Por ejemplo, el Falcon Supernova iPhone 6 Pink Diamond se encuentra en la cima de la lista con 48.5 millones de dólares. ¿Las especificaciones? Un iPhone 6 normal. Pero en la parte trasera tiene un enorme diamante rosa en corte esmeralda, todo envuelto en oro de 24 quilates. Los diamantes rosas son increíblemente raros, lo que explica por qué el precio está completamente desconectado de cualquier rendimiento real del teléfono.

Luego está el trabajo de Stuart Hughes, este diseñador británico de lujo que básicamente convirtió los iPhones en arte portátil. Su Black Diamond iPhone 5 de 2012 costó 15 millones de dólares. Tomó nueve semanas solo para fabricar una unidad a mano. El botón de inicio ni siquiera es un botón: es un diamante negro de 26 quilates.
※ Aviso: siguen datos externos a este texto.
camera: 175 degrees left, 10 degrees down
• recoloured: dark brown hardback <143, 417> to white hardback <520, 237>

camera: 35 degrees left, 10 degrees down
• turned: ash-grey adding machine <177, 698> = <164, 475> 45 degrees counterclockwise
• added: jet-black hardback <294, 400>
Todo el chasis es de oro macizo de 24 quilates con 600 diamantes blancos alrededor de los bordes, y la pantalla es de cristal de zafiro para que realmente tenga la misma durabilidad que todo ese material precioso.

Antes de eso, Hughes hizo el iPhone 4S Elite Gold por 9.4 millones de dólares. La carcasa es de oro rosa con 500 diamantes individuales que suman más de 100 quilates. Pero aquí es donde se pone raro: el embalaje es un cofre de platino forrado con piezas reales de hueso de dinosaurio T-Rex. Es decir, no solo estás comprando un teléfono, estás comprando un pedazo de prehistoria.
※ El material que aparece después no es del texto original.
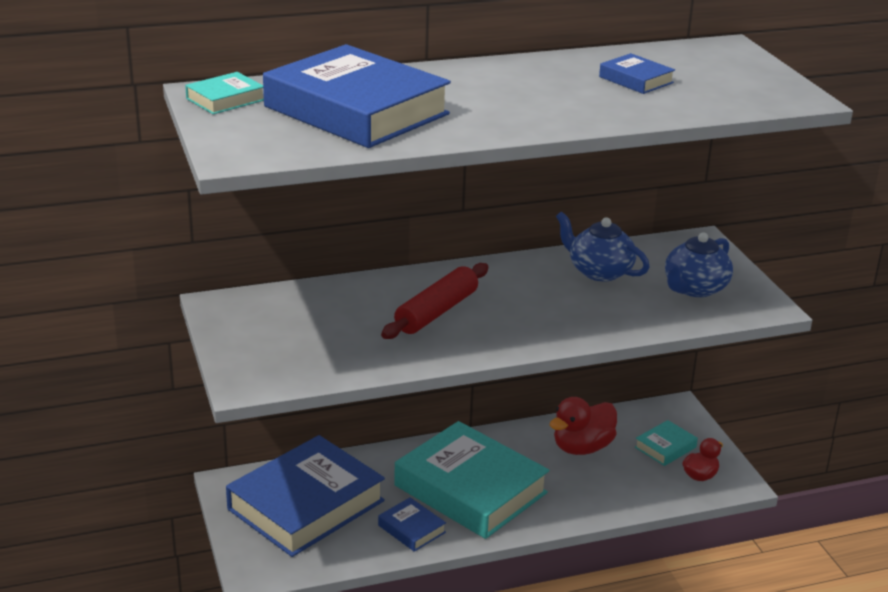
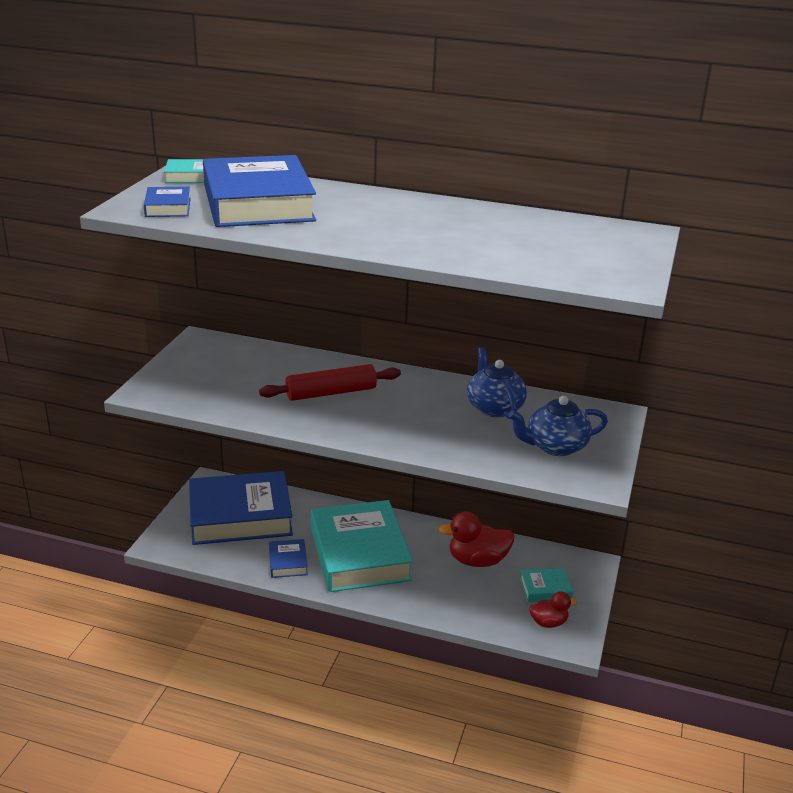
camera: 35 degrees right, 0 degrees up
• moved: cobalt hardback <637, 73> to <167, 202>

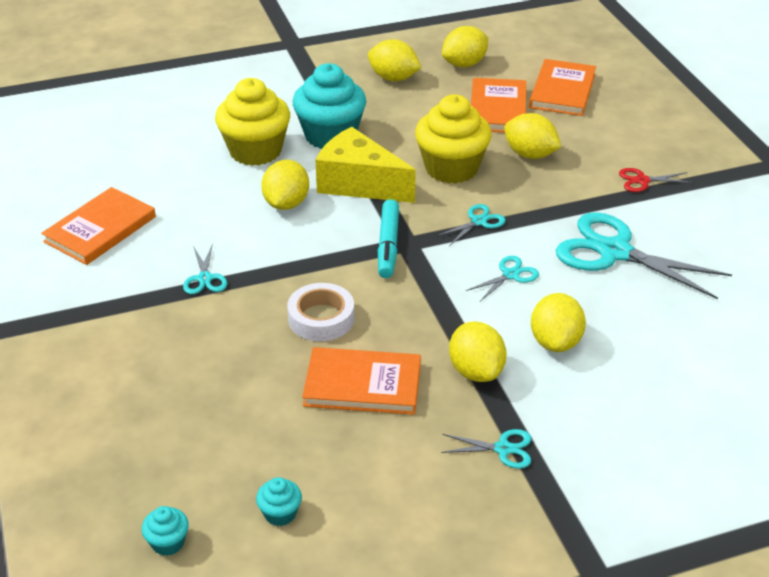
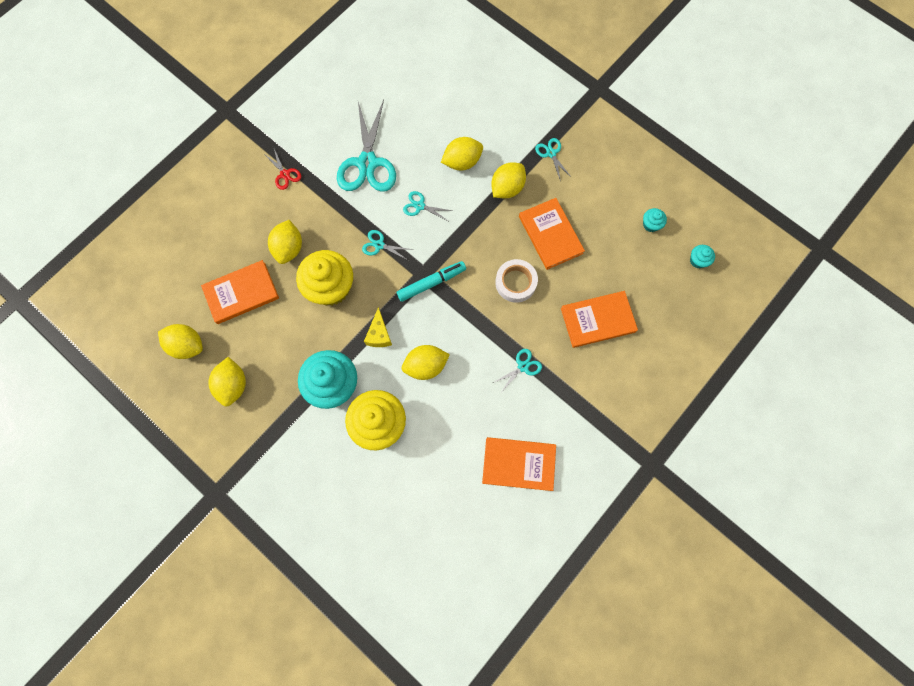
camera: 120 degrees left, 35 degrees up
• resized: golden piece of cheese <365, 165> = <378, 327> x0.52
• moved: orange hardback <562, 87> to <599, 319>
La edición Diamond Rose de Hughes costó 8 millones de dólares, con un diamante rosa de 7.4 quilates como botón de inicio. Solo se hicieron dos unidades, que es el punto con estas cosas. Luego está el Goldstriker 3GS Supreme, por 3.2 millones de dólares: tomó diez meses construirlo, 271 gramos de oro de 22 quilates, 136 diamantes en el bisel frontal y un diamante único de 7.1 quilates para el botón de inicio.

En la parte inferior de la lista, el Diamond Crypto Smartphone cuesta 1.3 millones de dólares, con un marco de platino y 50 diamantes (incluidos 10 azules raros). Y el Goldvish Le Million de 2006 en realidad entró en el Libro Guinness de los Récords como el teléfono más caro del mundo en ese entonces. Veinte años después, sigue siendo uno de los teléfonos móviles más caros jamás creados: hecho de oro blanco de 18 quilates con 120 quilates de diamantes VVS-1.

¿Entonces, por qué alguien paga tanto? No se trata de la tecnología. No obtienes una mejor cámara o procesador. Estás pagando por tres cosas: cuán raros son los materiales, la artesanía artesanal (todos hechos a mano por joyeros maestros durante meses) y el hecho de que las gemas raras realmente aumentan de valor con el tiempo. Estos teléfonos son básicamente inversiones portátiles envueltas en oro y diamantes.

Es un mercado completamente diferente al que la mayoría de la gente piensa cuando compra un teléfono. Estos son bóvedas portátiles, no dispositivos de comunicación.